* Problem description
Copy the text of the material below verbatim, line by line, and omit the pictures.

* Text extracted from each page
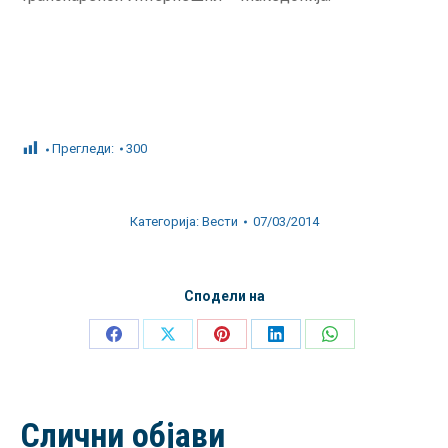
Прегледи:
300
Категорија:
Вести
07/03/2014
Сподели на
Share
Share
Share
Share
Share
on
on
on
on
on
Facebook
X
Pinterest
LinkedIn
WhatsApp
Слични објави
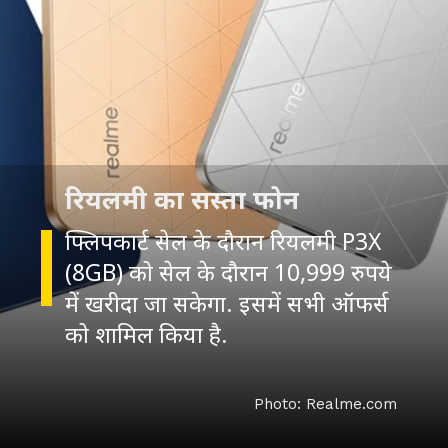
रियलमी का सस्ता फोन
फ्लिपकार्ट सेल के दौरान रियलमी
P3X
(8GB) को सेल के दौरान 10,999 रुपये
में खरीदा जा सकेगा. इसमें सभी ऑफर्स
को शामिल किया है.
Photo: Realme.com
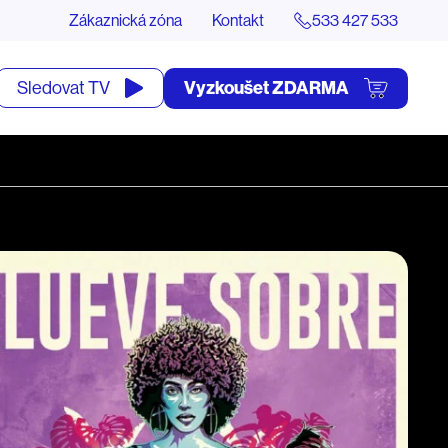
Zákaznická zóna
Kontakt
533 427 533
tevřít
Vyzkoušet ZDARMA
Sledovat TV
yhledávání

* Answer
Прегледи:
300
Категорија:
Вести
07/03/2014
Сподели на
Share
Share
Share
Share
Share
on
on
on
on
on
Facebook
X
Pinterest
LinkedIn
WhatsApp
Слични објави
रियलमी का सस्ता फोन
फ्लिपकार्ट सेल के दौरान रियलमी
P3X
(8GB) को सेल के दौरान 10,999 रुपये
में खरीदा जा सकेगा. इसमें सभी ऑफर्स
को शामिल किया है.
Photo: Realme.com
Zákaznická zóna
Kontakt
533 427 533
tevřít
Vyzkoušet ZDARMA
Sledovat TV
yhledávání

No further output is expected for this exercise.